EXERCISE INSTRUCTIONS:
The lines from the start of the data up to and including the one with "teapot: present [152,407,264,479]" should be returned exactly, and nothing else.

[Box coordinate transitions]
• • • • • • •

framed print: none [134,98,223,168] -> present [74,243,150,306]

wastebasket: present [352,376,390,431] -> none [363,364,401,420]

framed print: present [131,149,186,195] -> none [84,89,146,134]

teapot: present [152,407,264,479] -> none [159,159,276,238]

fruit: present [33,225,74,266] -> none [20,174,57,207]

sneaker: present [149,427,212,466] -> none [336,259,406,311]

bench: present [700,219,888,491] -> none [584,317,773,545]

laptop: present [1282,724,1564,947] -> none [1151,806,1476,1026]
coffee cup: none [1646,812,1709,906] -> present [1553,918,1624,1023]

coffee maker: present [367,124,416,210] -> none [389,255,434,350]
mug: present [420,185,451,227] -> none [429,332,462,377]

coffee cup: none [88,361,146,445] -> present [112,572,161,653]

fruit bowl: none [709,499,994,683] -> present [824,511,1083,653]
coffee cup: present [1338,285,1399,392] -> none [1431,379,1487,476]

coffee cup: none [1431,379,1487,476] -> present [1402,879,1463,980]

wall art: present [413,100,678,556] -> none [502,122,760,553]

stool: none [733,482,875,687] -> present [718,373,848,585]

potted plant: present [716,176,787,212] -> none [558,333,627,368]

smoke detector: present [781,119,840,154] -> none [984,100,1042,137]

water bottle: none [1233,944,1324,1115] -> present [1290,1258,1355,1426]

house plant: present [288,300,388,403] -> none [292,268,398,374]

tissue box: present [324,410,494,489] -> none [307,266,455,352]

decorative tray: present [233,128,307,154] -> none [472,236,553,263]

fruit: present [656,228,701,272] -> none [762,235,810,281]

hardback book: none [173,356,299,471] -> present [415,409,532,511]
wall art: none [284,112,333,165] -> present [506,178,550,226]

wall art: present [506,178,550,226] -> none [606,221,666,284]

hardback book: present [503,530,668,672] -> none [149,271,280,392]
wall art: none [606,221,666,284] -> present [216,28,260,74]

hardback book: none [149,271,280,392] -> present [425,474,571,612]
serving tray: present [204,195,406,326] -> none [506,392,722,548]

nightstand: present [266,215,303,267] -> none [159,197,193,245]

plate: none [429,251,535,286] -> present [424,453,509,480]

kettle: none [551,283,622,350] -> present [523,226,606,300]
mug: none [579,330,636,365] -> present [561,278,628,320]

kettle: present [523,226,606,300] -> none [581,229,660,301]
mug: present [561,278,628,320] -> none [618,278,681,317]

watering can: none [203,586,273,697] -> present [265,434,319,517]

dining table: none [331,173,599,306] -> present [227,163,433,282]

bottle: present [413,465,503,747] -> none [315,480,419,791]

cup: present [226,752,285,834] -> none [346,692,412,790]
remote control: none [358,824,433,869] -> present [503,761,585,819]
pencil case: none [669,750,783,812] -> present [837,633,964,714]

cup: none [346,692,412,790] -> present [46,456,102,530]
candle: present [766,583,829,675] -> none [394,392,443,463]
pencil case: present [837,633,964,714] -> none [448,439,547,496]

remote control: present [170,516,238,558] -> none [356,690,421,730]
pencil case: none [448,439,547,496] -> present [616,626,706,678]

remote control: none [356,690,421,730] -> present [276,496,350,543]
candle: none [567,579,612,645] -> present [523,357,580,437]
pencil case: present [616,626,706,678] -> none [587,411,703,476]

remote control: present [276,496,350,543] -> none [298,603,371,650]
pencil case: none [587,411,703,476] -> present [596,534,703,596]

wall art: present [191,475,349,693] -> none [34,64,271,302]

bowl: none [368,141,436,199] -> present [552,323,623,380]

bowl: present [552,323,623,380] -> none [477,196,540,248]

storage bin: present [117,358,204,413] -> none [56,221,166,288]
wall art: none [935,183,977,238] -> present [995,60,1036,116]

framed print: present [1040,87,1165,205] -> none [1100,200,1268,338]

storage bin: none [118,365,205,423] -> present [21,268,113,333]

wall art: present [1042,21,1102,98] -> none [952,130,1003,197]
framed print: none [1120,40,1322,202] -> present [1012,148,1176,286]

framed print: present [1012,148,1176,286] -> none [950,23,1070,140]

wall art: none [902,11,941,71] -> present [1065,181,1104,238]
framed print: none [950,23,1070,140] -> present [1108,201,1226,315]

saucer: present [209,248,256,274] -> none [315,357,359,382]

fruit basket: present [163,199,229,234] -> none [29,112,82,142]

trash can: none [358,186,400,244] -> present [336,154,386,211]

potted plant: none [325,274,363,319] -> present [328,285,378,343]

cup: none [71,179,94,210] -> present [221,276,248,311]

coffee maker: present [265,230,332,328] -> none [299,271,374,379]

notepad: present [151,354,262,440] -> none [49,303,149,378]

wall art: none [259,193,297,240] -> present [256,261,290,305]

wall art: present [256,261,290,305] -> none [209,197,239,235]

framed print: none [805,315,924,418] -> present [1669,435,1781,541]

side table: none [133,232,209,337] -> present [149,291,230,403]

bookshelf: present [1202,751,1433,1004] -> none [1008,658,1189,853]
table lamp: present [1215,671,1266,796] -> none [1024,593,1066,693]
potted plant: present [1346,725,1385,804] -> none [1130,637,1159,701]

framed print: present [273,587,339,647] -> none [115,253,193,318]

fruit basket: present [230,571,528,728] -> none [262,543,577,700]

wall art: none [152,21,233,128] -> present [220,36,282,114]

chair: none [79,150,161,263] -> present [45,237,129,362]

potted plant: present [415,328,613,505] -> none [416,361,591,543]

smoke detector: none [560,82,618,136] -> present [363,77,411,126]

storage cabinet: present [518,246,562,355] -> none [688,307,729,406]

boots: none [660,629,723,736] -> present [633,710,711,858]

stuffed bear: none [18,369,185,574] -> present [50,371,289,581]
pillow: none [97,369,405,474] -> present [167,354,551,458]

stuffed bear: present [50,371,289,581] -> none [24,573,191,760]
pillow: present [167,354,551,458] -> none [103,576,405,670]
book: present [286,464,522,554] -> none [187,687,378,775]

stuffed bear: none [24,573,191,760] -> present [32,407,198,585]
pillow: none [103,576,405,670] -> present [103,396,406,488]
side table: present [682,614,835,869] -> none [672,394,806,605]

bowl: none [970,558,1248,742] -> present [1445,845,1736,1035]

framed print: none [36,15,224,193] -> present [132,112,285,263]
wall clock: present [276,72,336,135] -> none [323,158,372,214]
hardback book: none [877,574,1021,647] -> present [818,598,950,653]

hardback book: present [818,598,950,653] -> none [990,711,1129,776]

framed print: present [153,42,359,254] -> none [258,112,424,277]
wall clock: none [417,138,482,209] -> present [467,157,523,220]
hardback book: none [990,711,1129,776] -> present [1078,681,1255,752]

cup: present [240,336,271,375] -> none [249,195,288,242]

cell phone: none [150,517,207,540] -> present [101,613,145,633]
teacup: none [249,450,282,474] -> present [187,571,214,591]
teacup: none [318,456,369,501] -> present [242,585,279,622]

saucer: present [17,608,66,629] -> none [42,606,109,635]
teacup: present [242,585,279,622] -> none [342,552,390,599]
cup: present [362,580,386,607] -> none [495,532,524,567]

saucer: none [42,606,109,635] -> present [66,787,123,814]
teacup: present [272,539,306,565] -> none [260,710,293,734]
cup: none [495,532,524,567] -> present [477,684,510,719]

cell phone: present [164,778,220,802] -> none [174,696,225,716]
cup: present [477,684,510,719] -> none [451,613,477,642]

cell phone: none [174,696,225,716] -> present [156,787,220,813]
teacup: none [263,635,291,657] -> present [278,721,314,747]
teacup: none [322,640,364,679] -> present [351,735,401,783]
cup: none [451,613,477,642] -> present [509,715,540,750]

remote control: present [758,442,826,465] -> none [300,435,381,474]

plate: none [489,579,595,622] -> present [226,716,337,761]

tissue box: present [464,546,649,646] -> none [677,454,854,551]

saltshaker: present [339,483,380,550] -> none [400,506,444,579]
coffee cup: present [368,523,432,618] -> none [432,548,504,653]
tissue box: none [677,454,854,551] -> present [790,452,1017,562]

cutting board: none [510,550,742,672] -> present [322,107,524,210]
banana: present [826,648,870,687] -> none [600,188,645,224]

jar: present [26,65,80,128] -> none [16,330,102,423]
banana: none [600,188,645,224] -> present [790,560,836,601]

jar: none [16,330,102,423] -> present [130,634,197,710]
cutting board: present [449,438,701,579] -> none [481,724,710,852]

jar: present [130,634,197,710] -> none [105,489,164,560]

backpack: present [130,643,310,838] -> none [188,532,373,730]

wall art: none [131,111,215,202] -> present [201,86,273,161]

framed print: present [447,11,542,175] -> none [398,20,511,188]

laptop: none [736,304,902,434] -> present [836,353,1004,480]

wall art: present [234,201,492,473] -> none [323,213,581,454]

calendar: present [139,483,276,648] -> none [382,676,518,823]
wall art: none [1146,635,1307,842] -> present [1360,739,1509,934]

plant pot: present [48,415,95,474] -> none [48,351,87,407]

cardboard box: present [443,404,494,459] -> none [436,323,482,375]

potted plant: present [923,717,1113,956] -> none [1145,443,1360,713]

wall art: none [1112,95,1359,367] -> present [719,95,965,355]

• • • • • • •

REPLY TO THE TASK:
framed print: none [134,98,223,168] -> present [74,243,150,306]

wastebasket: present [352,376,390,431] -> none [363,364,401,420]

framed print: present [131,149,186,195] -> none [84,89,146,134]

teapot: present [152,407,264,479] -> none [159,159,276,238]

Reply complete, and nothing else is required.